DATA FOR PROCESSING:
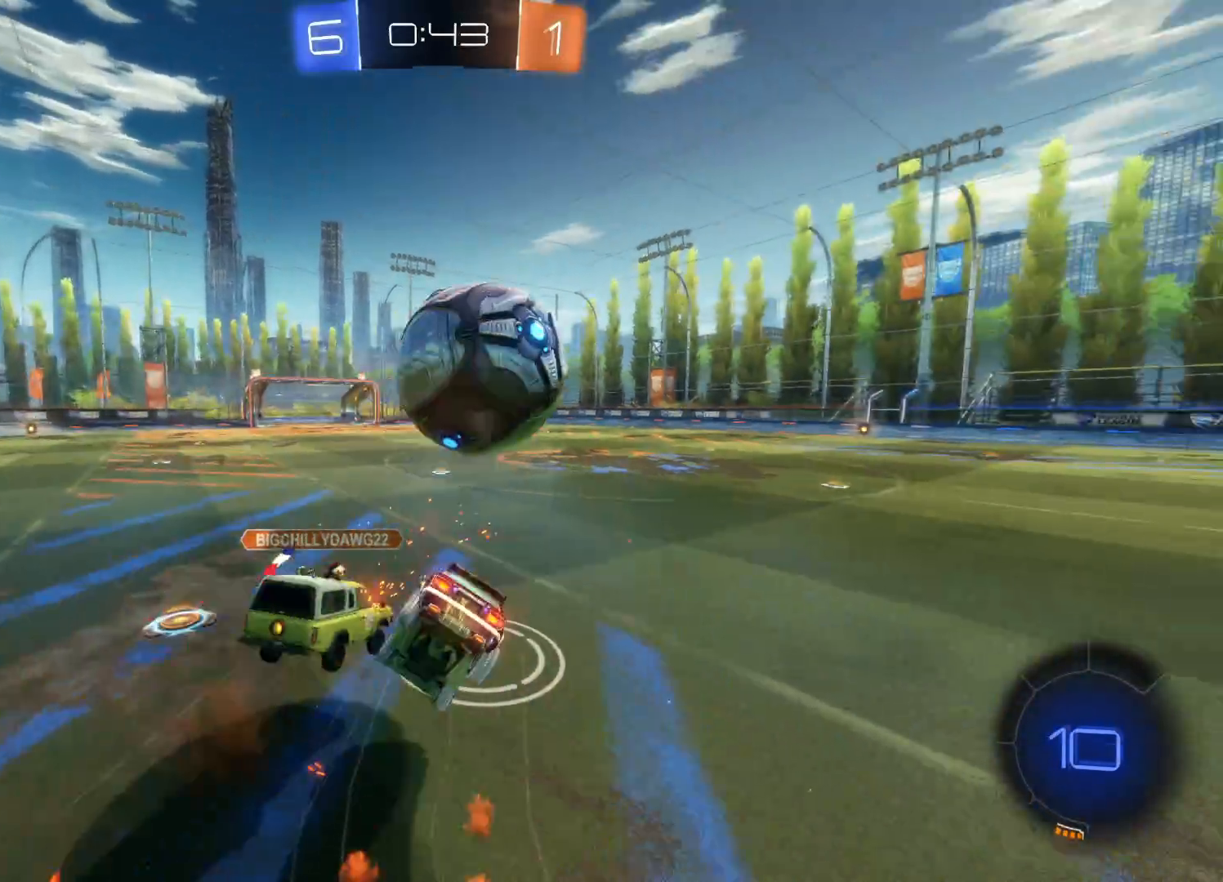
{"buttons": ["TRIANGLE", "R2"], "left_stick": "up-right", "right_stick": "center", "events": [[33, "left_stick", "center"], [366, "left_stick", "up-right"], [466, "TRIANGLE", "down"]]}
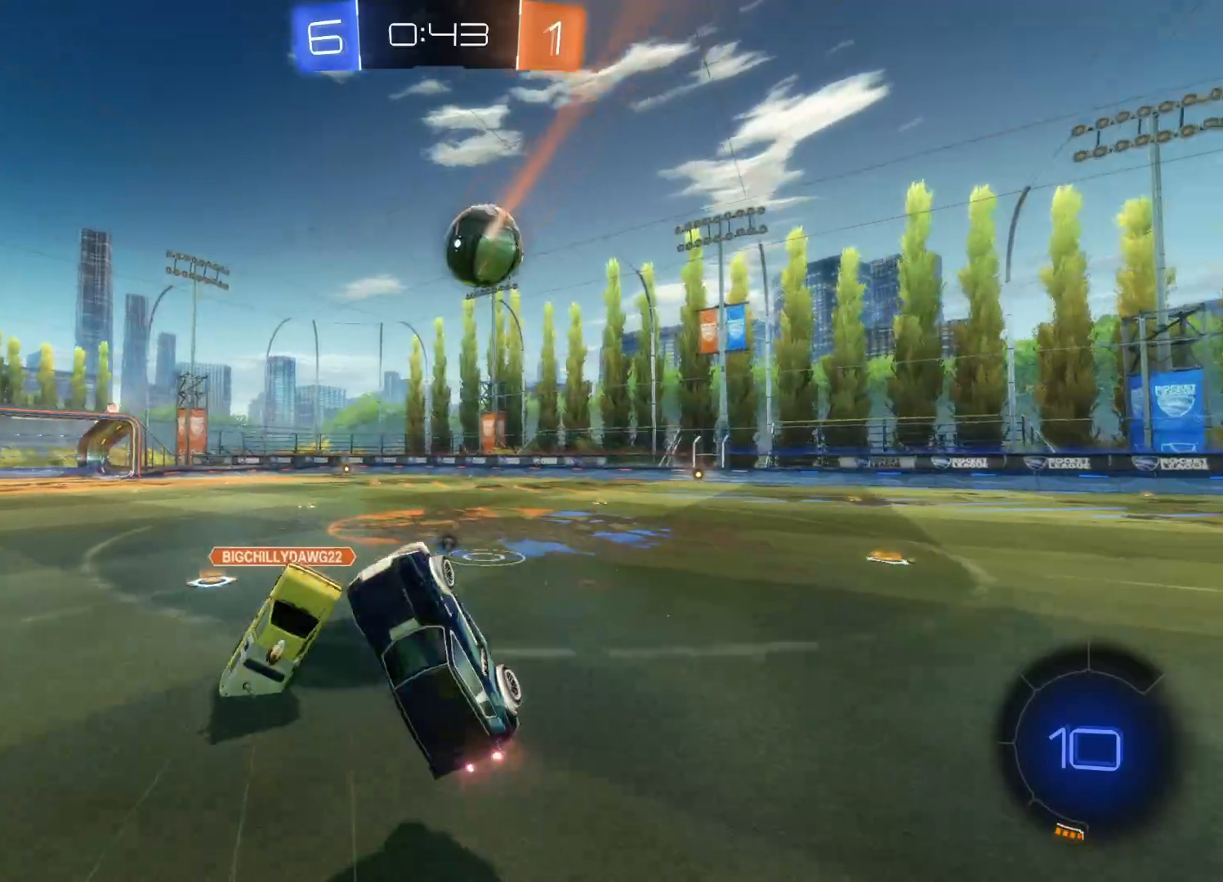
{"buttons": ["L1", "R2"], "left_stick": "right", "right_stick": "center", "events": [[50, "left_stick", "center"], [100, "TRIANGLE", "up"], [233, "left_stick", "right"], [433, "L1", "down"]]}
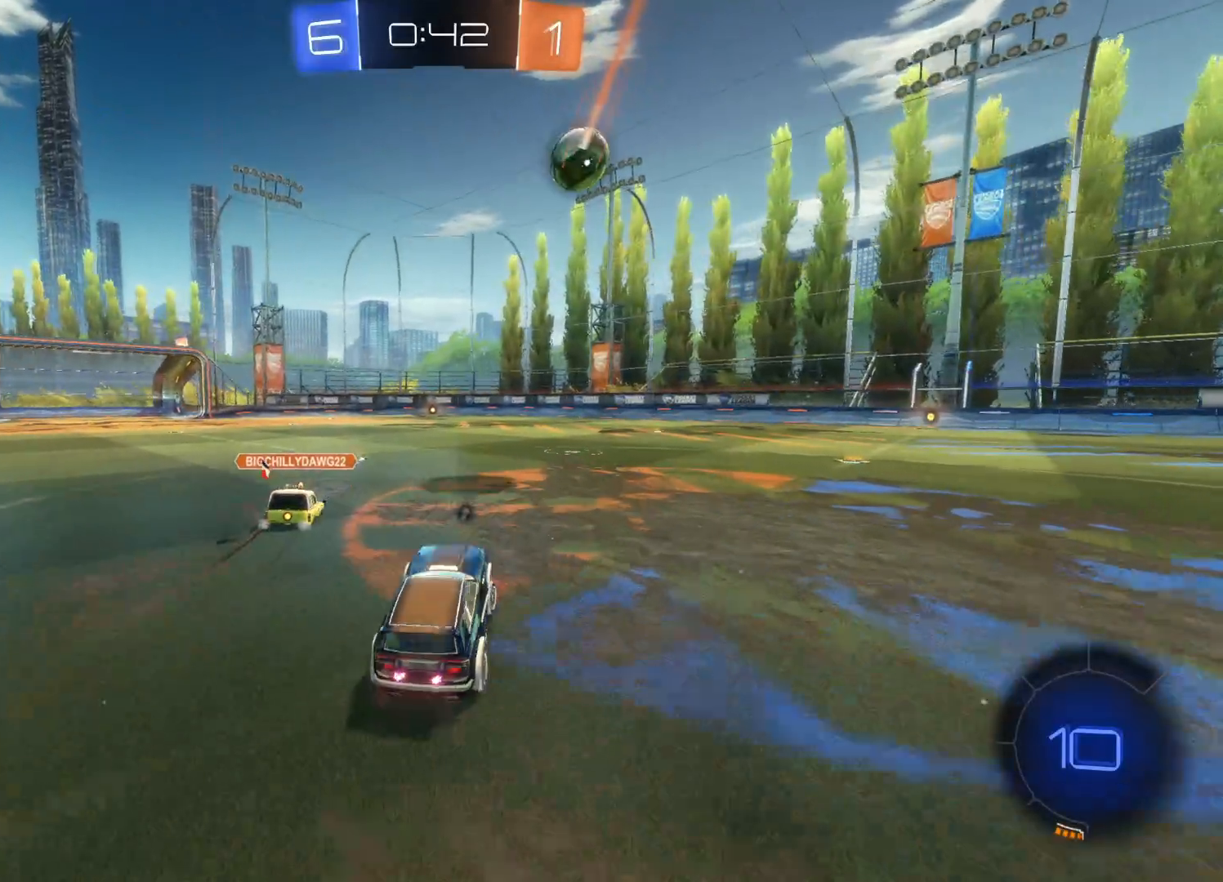
{"buttons": ["R2"], "left_stick": "right", "right_stick": "center", "events": [[50, "L1", "up"], [150, "CIRCLE", "down"], [500, "CIRCLE", "up"]]}
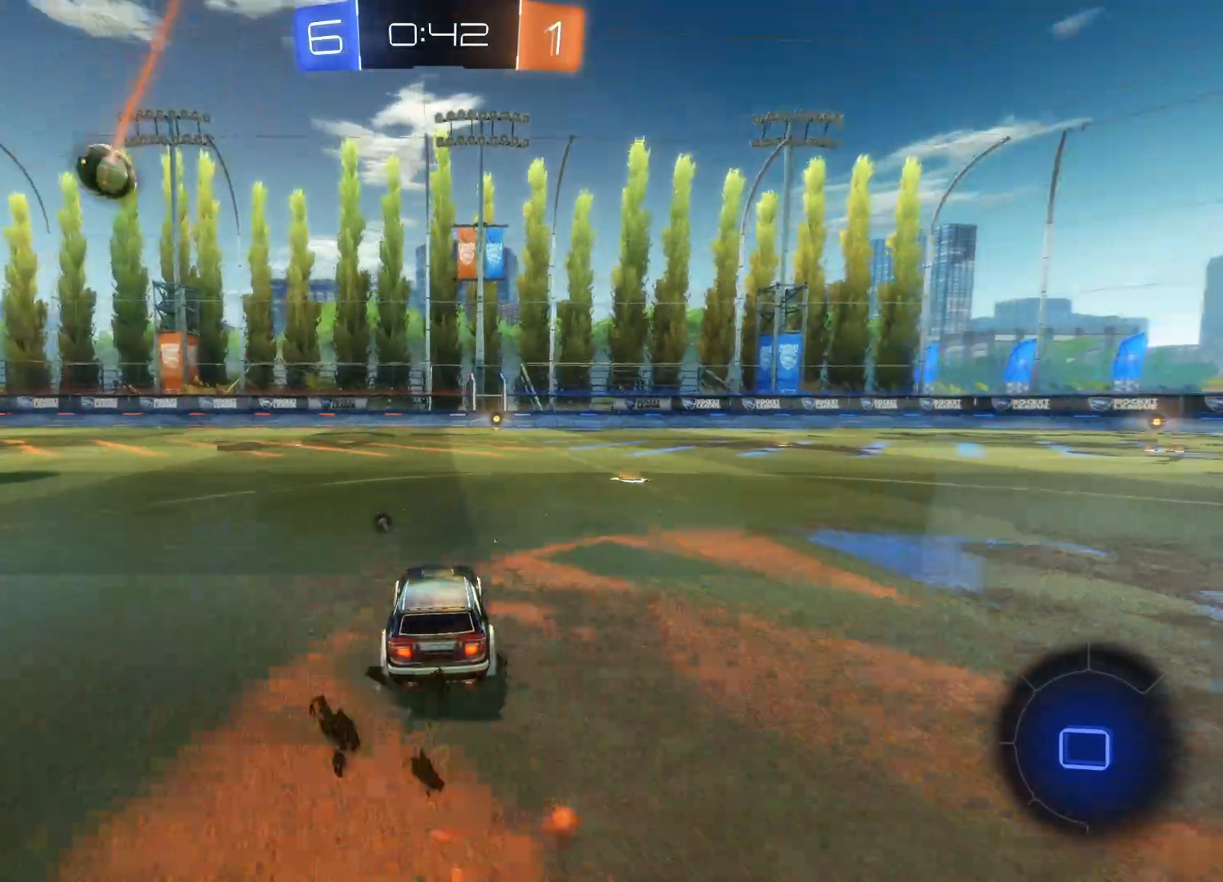
{"buttons": ["TRIANGLE", "R2"], "left_stick": "center", "right_stick": "center", "events": [[83, "left_stick", "up"], [100, "CROSS", "down"], [166, "CROSS", "up"], [233, "CROSS", "down"], [350, "CROSS", "up"], [383, "left_stick", "center"], [500, "TRIANGLE", "down"]]}
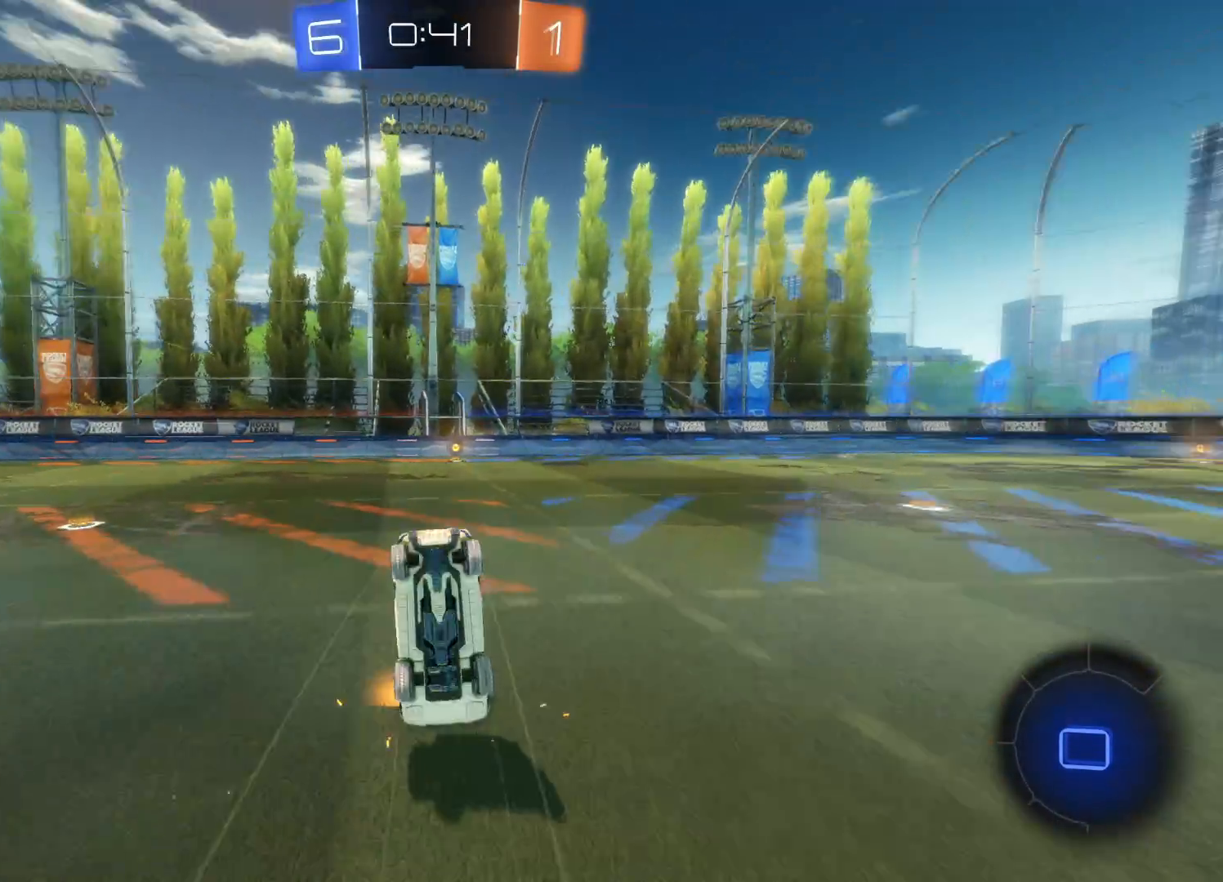
{"buttons": ["R2"], "left_stick": "right", "right_stick": "center", "events": [[166, "TRIANGLE", "up"], [366, "left_stick", "right"]]}
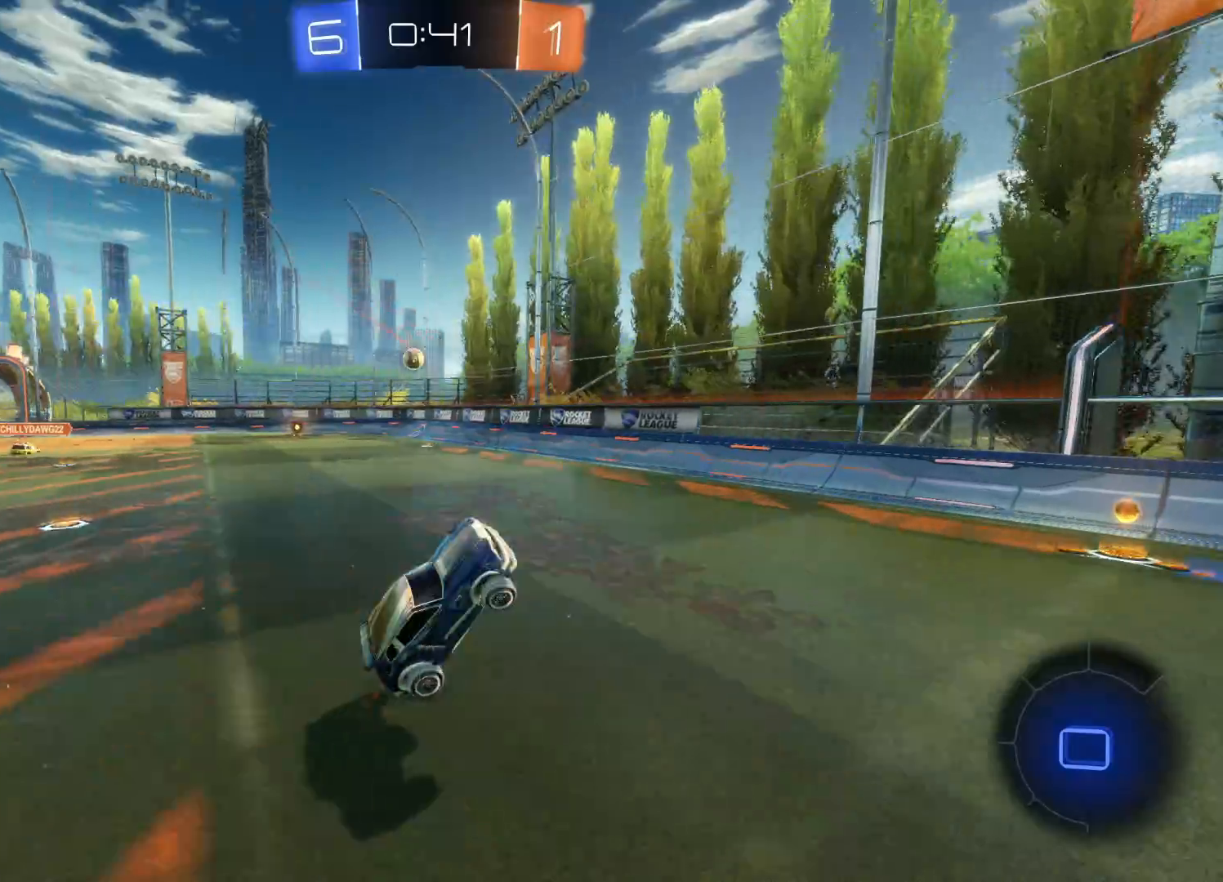
{"buttons": ["L1", "R2"], "left_stick": "left", "right_stick": "center", "events": [[100, "TRIANGLE", "down"], [116, "left_stick", "center"], [233, "TRIANGLE", "up"], [283, "left_stick", "left"], [333, "TRIANGLE", "down"], [400, "L1", "down"], [450, "TRIANGLE", "up"]]}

INSTRUCTIONS TO FOLLOW: Output, exactly, all the records above; include no pictures.

EXERCISE RESULT:
{"buttons": ["TRIANGLE", "R2"], "left_stick": "up-right", "right_stick": "center", "events": [[33, "left_stick", "center"], [366, "left_stick", "up-right"], [466, "TRIANGLE", "down"]]}
{"buttons": ["L1", "R2"], "left_stick": "right", "right_stick": "center", "events": [[50, "left_stick", "center"], [100, "TRIANGLE", "up"], [233, "left_stick", "right"], [433, "L1", "down"]]}
{"buttons": ["R2"], "left_stick": "right", "right_stick": "center", "events": [[50, "L1", "up"], [150, "CIRCLE", "down"], [500, "CIRCLE", "up"]]}
{"buttons": ["TRIANGLE", "R2"], "left_stick": "center", "right_stick": "center", "events": [[83, "left_stick", "up"], [100, "CROSS", "down"], [166, "CROSS", "up"], [233, "CROSS", "down"], [350, "CROSS", "up"], [383, "left_stick", "center"], [500, "TRIANGLE", "down"]]}
{"buttons": ["R2"], "left_stick": "right", "right_stick": "center", "events": [[166, "TRIANGLE", "up"], [366, "left_stick", "right"]]}
{"buttons": ["L1", "R2"], "left_stick": "left", "right_stick": "center", "events": [[100, "TRIANGLE", "down"], [116, "left_stick", "center"], [233, "TRIANGLE", "up"], [283, "left_stick", "left"], [333, "TRIANGLE", "down"], [400, "L1", "down"], [450, "TRIANGLE", "up"]]}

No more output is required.